▶ Exercise aim
Please write out exactly the lines of the data below from the line holding "The objective of" through the line holding "Sampling method", and leave out the rest.

***** The records

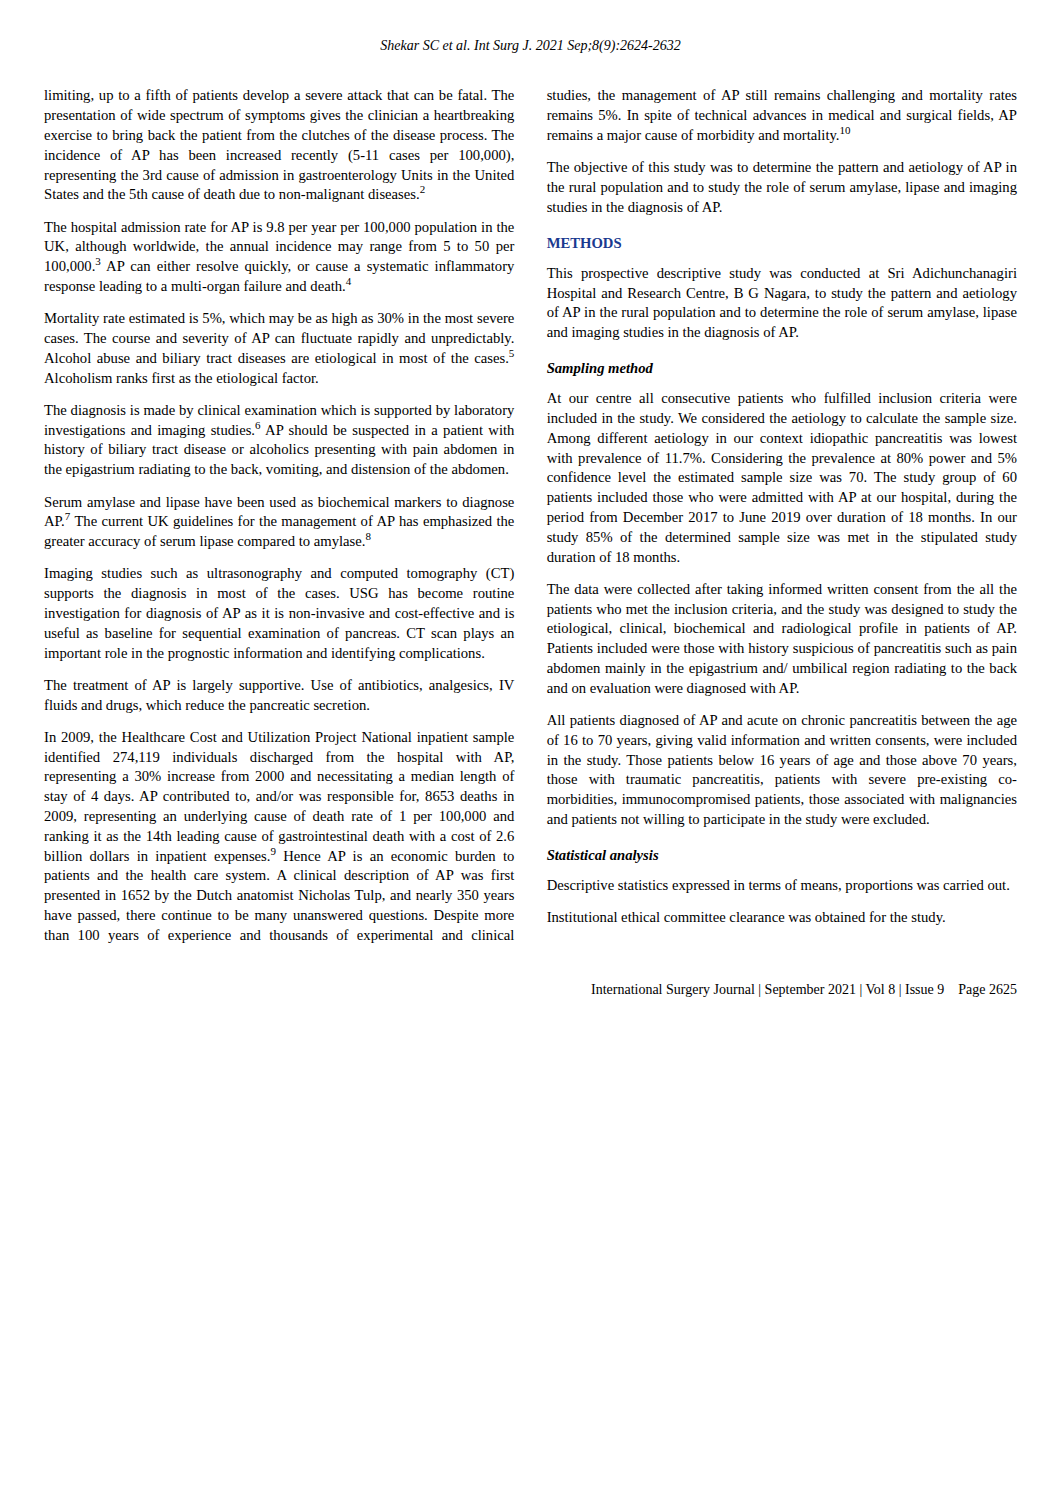Shekar SC et al. Int Surg J. 2021 Sep;8(9):2624-2632
limiting, up to a fifth of patients develop a severe attack that can be fatal. The presentation of wide spectrum of symptoms gives the clinician a heartbreaking exercise to bring back the patient from the clutches of the disease process. The incidence of AP has been increased recently (5-11 cases per 100,000), representing the 3rd cause of admission in gastroenterology Units in the United States and the 5th cause of death due to non-malignant diseases.2
The hospital admission rate for AP is 9.8 per year per 100,000 population in the UK, although worldwide, the annual incidence may range from 5 to 50 per 100,000.3 AP can either resolve quickly, or cause a systematic inflammatory response leading to a multi-organ failure and death.4
Mortality rate estimated is 5%, which may be as high as 30% in the most severe cases. The course and severity of AP can fluctuate rapidly and unpredictably. Alcohol abuse and biliary tract diseases are etiological in most of the cases.5 Alcoholism ranks first as the etiological factor.
The diagnosis is made by clinical examination which is supported by laboratory investigations and imaging studies.6 AP should be suspected in a patient with history of biliary tract disease or alcoholics presenting with pain abdomen in the epigastrium radiating to the back, vomiting, and distension of the abdomen.
Serum amylase and lipase have been used as biochemical markers to diagnose AP.7 The current UK guidelines for the management of AP has emphasized the greater accuracy of serum lipase compared to amylase.8
Imaging studies such as ultrasonography and computed tomography (CT) supports the diagnosis in most of the cases. USG has become routine investigation for diagnosis of AP as it is non-invasive and cost-effective and is useful as baseline for sequential examination of pancreas. CT scan plays an important role in the prognostic information and identifying complications.
The treatment of AP is largely supportive. Use of antibiotics, analgesics, IV fluids and drugs, which reduce the pancreatic secretion.
In 2009, the Healthcare Cost and Utilization Project National inpatient sample identified 274,119 individuals discharged from the hospital with AP, representing a 30% increase from 2000 and necessitating a median length of stay of 4 days. AP contributed to, and/or was responsible for, 8653 deaths in 2009, representing an underlying cause of death rate of 1 per 100,000 and ranking it as the 14th leading cause of gastrointestinal death with a cost of 2.6 billion dollars in inpatient expenses.9 Hence AP is an economic burden to patients and the health care system. A clinical description of AP was first presented in 1652 by the Dutch anatomist Nicholas Tulp, and nearly 350 years have passed, there continue to be many unanswered questions. Despite more than 100 years of experience and thousands of experimental and clinical studies, the management of AP still remains challenging and mortality rates remains 5%. In spite of technical advances in medical and surgical fields, AP remains a major cause of morbidity and mortality.10
The objective of this study was to determine the pattern and aetiology of AP in the rural population and to study the role of serum amylase, lipase and imaging studies in the diagnosis of AP.
Methods
This prospective descriptive study was conducted at Sri Adichunchanagiri Hospital and Research Centre, B G Nagara, to study the pattern and aetiology of AP in the rural population and to determine the role of serum amylase, lipase and imaging studies in the diagnosis of AP.
Sampling method
At our centre all consecutive patients who fulfilled inclusion criteria were included in the study. We considered the aetiology to calculate the sample size. Among different aetiology in our context idiopathic pancreatitis was lowest with prevalence of 11.7%. Considering the prevalence at 80% power and 5% confidence level the estimated sample size was 70. The study group of 60 patients included those who were admitted with AP at our hospital, during the period from December 2017 to June 2019 over duration of 18 months. In our study 85% of the determined sample size was met in the stipulated study duration of 18 months.
The data were collected after taking informed written consent from the all the patients who met the inclusion criteria, and the study was designed to study the etiological, clinical, biochemical and radiological profile in patients of AP. Patients included were those with history suspicious of pancreatitis such as pain abdomen mainly in the epigastrium and/ umbilical region radiating to the back and on evaluation were diagnosed with AP.
All patients diagnosed of AP and acute on chronic pancreatitis between the age of 16 to 70 years, giving valid information and written consents, were included in the study. Those patients below 16 years of age and those above 70 years, those with traumatic pancreatitis, patients with severe pre-existing co-morbidities, immunocompromised patients, those associated with malignancies and patients not willing to participate in the study were excluded.
Statistical analysis
Descriptive statistics expressed in terms of means, proportions was carried out.
Institutional ethical committee clearance was obtained for the study.
International Surgery Journal | September 2021 | Vol 8 | Issue 9 Page 2625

**********

▶ Result of the exercise
The objective of this study was to determine the pattern and aetiology of AP in the rural population and to study the role of serum amylase, lipase and imaging studies in the diagnosis of AP.
Methods
This prospective descriptive study was conducted at Sri Adichunchanagiri Hospital and Research Centre, B G Nagara, to study the pattern and aetiology of AP in the rural population and to determine the role of serum amylase, lipase and imaging studies in the diagnosis of AP.
Sampling method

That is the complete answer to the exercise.